Several good practices relate to (the hiring of) new employees. For instance, it is proposed to establish a separate job application panel focussing on the suitability of the applicant from an integrity perspective. DNB suggests further that extra background checks should be performed on applicants for integrity-sensitive jobs. In addition, it is recommended to give anti-corruption training to new employees shortly after commencement of their employment.

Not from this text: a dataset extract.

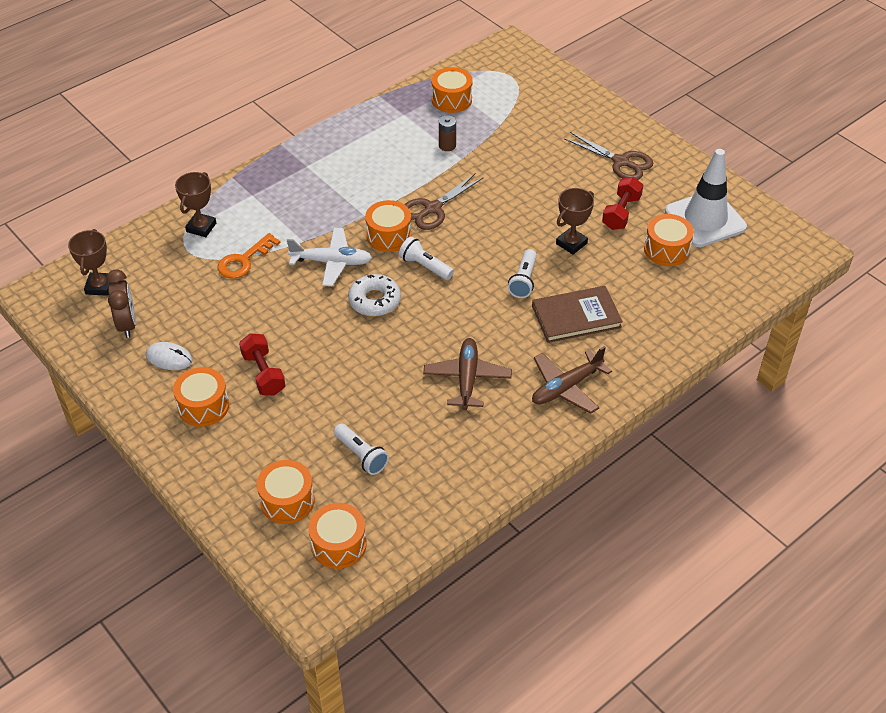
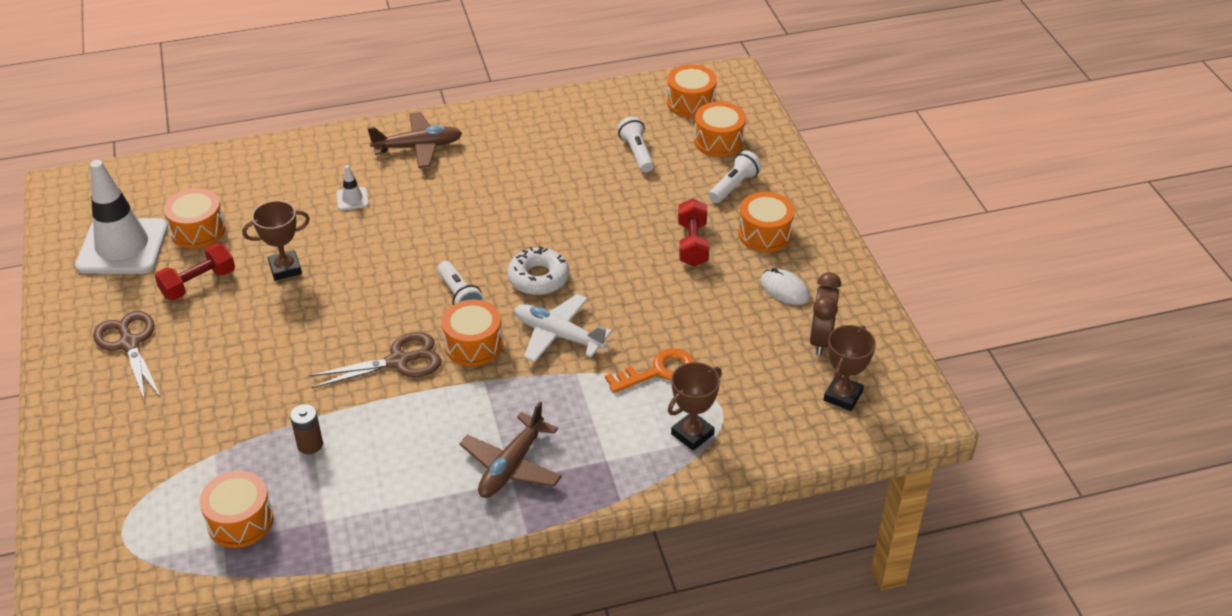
camera: 155 degrees left, 5 degrees down
(467, 378) = (500, 180): brown plane -> brown plane (511, 466)
(523, 281) = (370, 248): white flashlight -> white flashlight (734, 186)
(576, 316) = (352, 199): brown book -> white traffic cone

These training sessions should be repeated periodically.

With regard to reporting corruption, DNB makes clear that it should be clear throughout the entire organisation who is responsible for the implementation of the anti-corruption policy and that integrity incidents should be recorded (including near misses). In periodic compliance reports attention should be paid to the anti-corruption theme. These reports should also be provided to the supervisory board or the audit committee (if in place).

In relation to third party risk, DNB states that all payments to third parties should be approved by two persons and that these payments should be reviewed and assessed whether they are in accordance with market conditions.

The continuous attention that DNB is giving to the integrity risk analyses performed by insurers (and other financial institutions active in the Dutch financial sector) shows the importance of the requirement to have a solid integrity risk analysis in place and to translate this into effective policies. We expect that financial institutions, including insurers, will continue to face regulatory scrutiny in 2016 when it comes to integrity risks and that if insurers do not take appropriate action, DNB will consider imposing enforcement measures.